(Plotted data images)
[Start of section]
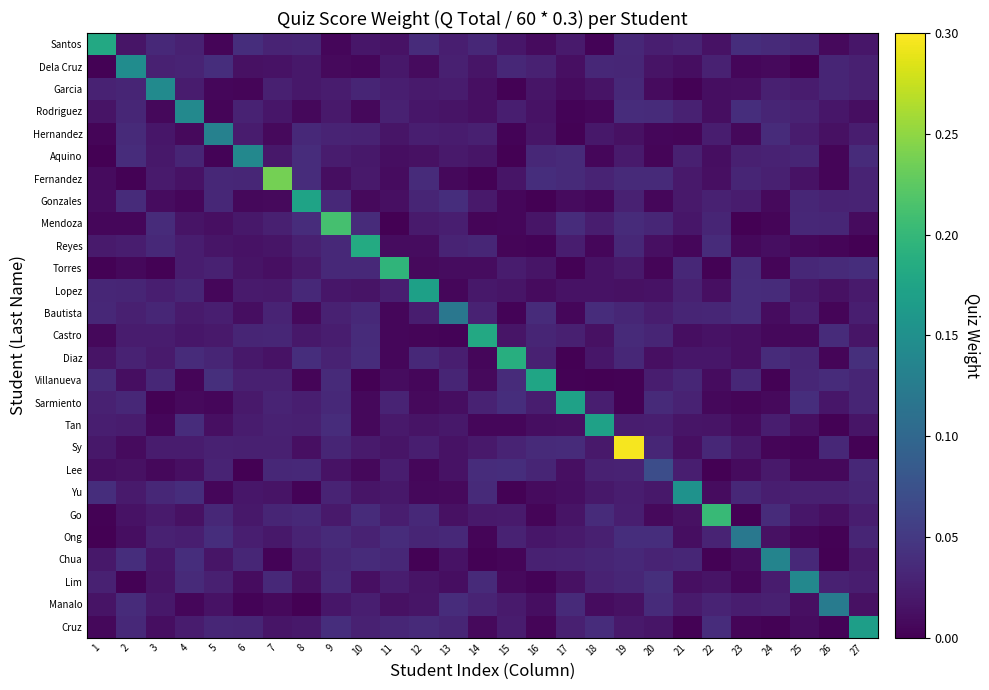

What is the spread (max minus min) of values at 3?

0.1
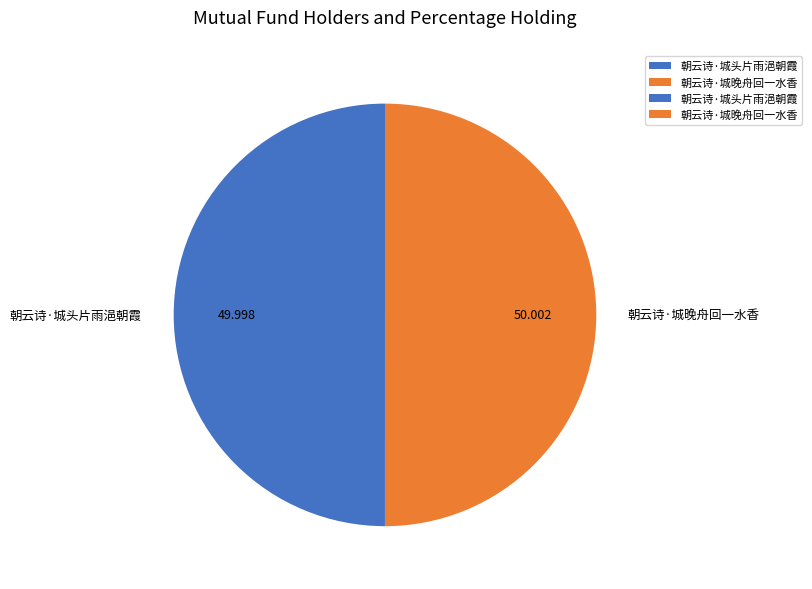

Combined, do 朝云诗·城头片雨浥朝霞 and 朝云诗·城晚舟回一水香 account for over 50%?

Yes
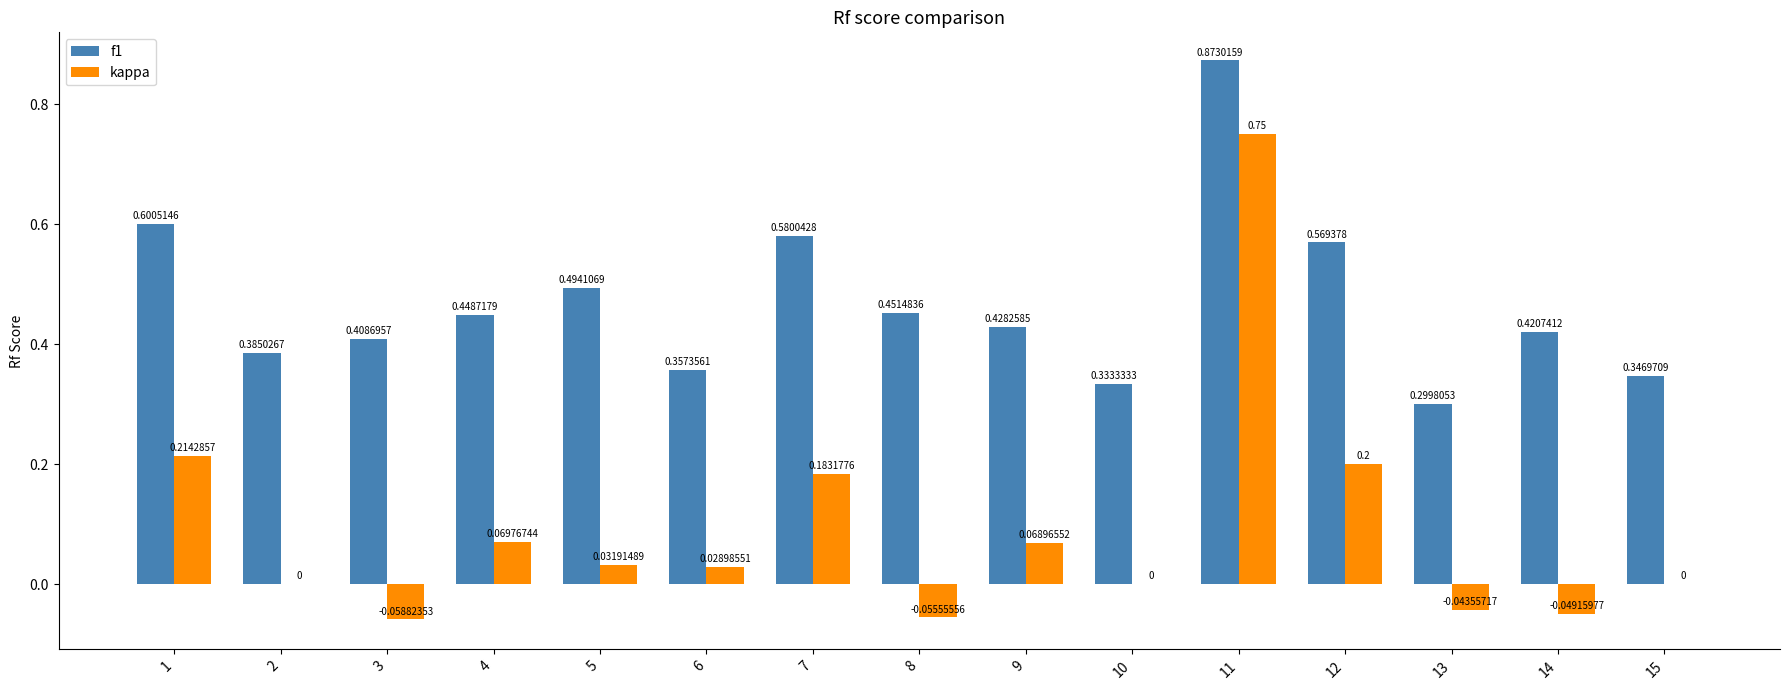

What is the sum of all f1 values?

7.0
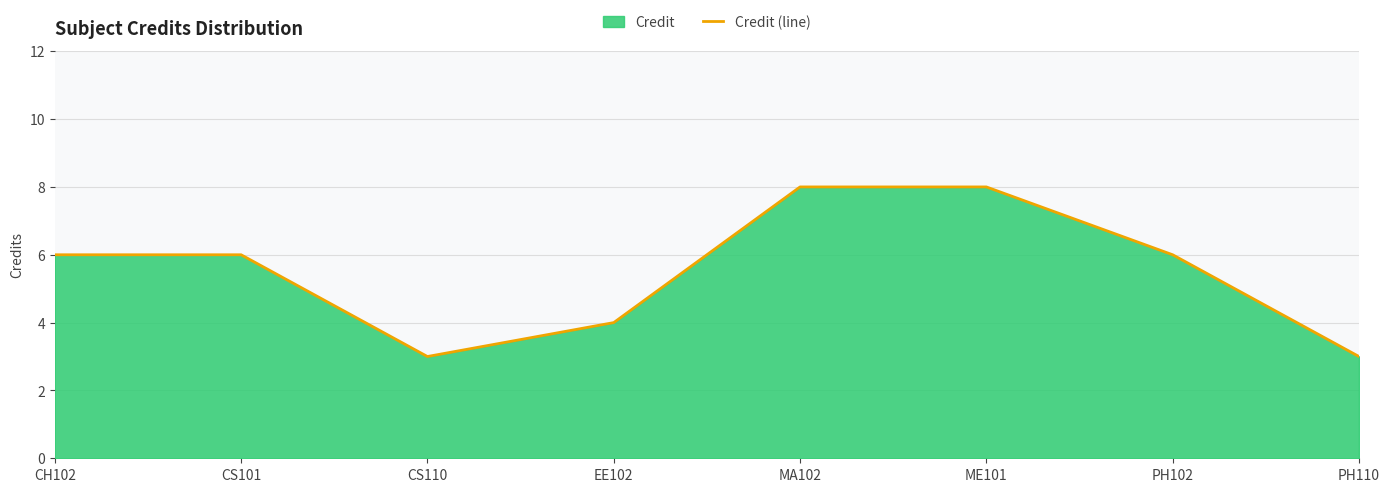

Reading right to left, what are all the values shown in this chart?

PH110=3	PH102=6	ME101=8	MA102=8	EE102=4	CS110=3	CS101=6	CH102=6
[End of section]
■ TO DO
Copy all of the data above word for word, leaving the pictures out.

■ OUTPUT BELOW
What is the spread (max minus min) of values at 3?

0.1

Combined, do 朝云诗·城头片雨浥朝霞 and 朝云诗·城晚舟回一水香 account for over 50%?

Yes

What is the sum of all f1 values?

7.0

Reading right to left, what are all the values shown in this chart?

PH110=3	PH102=6	ME101=8	MA102=8	EE102=4	CS110=3	CS101=6	CH102=6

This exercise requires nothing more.